## Task directions
Answer these questions from the text on adjuvant therapy for lower-grade glioma:
1. What age cut-off did Pignatti et al. raise, and what was it based on?
2. Which group's long-term outcome data show that long-term survival is possible after supramaximal resection without adjuvant treatment?
3. In the Australian multicentre registry analysis by Gately et al., which treatment were patients particularly less likely to receive?

## Excerpted text
<<<<
The strategy of targeting only non-resectable residual tumour with adjuvant treatment is gaining wider acceptance, alongside an increasing emphasis on achieving gross total or even supramaximal resection whenever feasible [20]. Notably, long-term outcome data from the Montpellier group compellingly demonstrate that long-term survival is possible after supramaximal resection without adjuvant treatment [21]. In our cohort, which reflects a broad and representative sample of the German neuro-oncological landscape, age does not appear to be applied as an absolute criterion in clinical decision-making. This is despite recommendations in both European and national guidelines that suggest age should be a key consideration. For more than two decades, patient age and astrocytoma histology have been regarded as key factors in the risk stratification of LGG [2]. Clinical trials have consistently incorporated age, in particular, as a defining criterion for high-risk LGG [22, 23]. This is despite the fact that the cut-off point of ≥ 40 raised by Pignatti et al. was based on the median age of their cohort. Furthermore, the choice of chemotherapy has been shown to influence survival outcomes, particularly in 1p/19q-codeleted grade 3 tumours, as demonstrated in a recent French national cohort study [24]. However, more recent evidence challenges the role of age and histology grade in patients with astrocytoma as independent prognostic variables, raising questions about the true clinical significance of these factors [25]. This ongoing debate may explain why, in the absence of residual tumour in grade 2 lesions, decisions regarding adjuvant therapy versus observation are often driven more by neuro-oncologists’ attitudes or patients’ preferences than by robust prognostic markers. Whether this results in overtreatment or undertreatment remains uncertain and individualised, case-by-case management therefore continues to dominate current practice across many institutions.
Despite the known risk factors for early tumour progression, recommendations for adjuvant therapy remain controversial. In a recent Australian multicentre registry analysis, Gately et al. showed a lower treatment rate than in our study [19]. In particular, patients were less likely to receive sequential radiotherapy and chemotherapy, although the proportion of high-risk patients was higher. One reason for the cautious and restrained use of adjuvant therapy is the equivocal knowledge about the long-term cognitive effects of radiotherapy and chemotherapy in patients with diffuse glioma [26–28]. The proportion of patients receiving sequential chemoradiotherapy in this study was comparable to other European population-based cohorts, but still not all high-risk patients received adjuvant treatment [29]. The potential long-term toxicity of adjuvant treatment, including neurocognitive decline, endocrine dysfunction, and secondary malignancies, is a major concern, especially in younger patients with extended survival horizons [30, 31]. The current evidence base remains insufficient to definitively guide critical decisions such as deferring radiotherapy or opting for chemotherapy alone in specific clinical scenarios. This variability underscores a central dilemma in the counselling and management of patients with lower-grade gliomas, particularly younger individuals with IDH-mutant tumours.
>>>>
Stored data entries:
<<<<
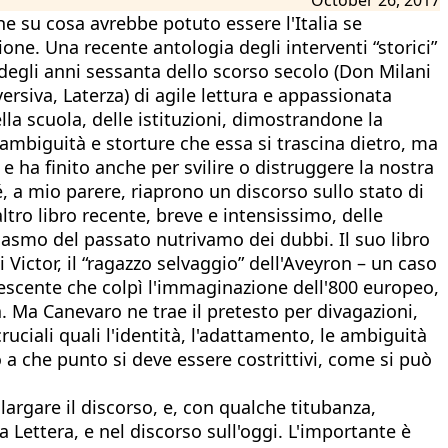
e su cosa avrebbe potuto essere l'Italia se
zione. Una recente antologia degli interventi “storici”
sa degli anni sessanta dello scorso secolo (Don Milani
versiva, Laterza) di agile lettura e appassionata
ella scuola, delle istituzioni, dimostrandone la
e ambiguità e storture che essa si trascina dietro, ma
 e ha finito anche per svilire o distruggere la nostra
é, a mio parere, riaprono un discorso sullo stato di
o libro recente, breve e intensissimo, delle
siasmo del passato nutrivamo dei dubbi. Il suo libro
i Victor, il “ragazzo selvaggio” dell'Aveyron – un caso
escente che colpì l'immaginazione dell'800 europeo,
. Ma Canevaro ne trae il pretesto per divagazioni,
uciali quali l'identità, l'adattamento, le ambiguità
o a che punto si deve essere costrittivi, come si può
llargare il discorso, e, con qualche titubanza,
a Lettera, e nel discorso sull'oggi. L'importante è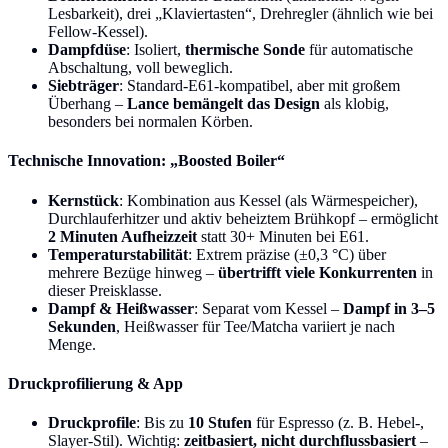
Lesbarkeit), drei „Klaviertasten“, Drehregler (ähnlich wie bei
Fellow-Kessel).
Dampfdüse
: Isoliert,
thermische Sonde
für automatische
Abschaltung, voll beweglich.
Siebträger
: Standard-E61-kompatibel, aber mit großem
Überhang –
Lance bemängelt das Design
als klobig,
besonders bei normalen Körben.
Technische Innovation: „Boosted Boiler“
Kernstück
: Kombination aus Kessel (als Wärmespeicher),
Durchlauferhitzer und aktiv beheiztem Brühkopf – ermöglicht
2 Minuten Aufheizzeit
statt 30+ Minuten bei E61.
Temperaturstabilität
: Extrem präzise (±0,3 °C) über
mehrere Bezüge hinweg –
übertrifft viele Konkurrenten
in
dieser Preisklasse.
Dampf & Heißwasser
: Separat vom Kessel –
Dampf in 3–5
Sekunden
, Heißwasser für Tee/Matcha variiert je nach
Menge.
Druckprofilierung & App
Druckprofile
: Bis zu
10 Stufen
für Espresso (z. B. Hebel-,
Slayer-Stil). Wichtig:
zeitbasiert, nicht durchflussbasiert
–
>>>>
## Exercise solution
1. The cut-off was ≥ 40, and it was based on the median age of their cohort.
2. The Montpellier group.
3. Sequential radiotherapy and chemotherapy.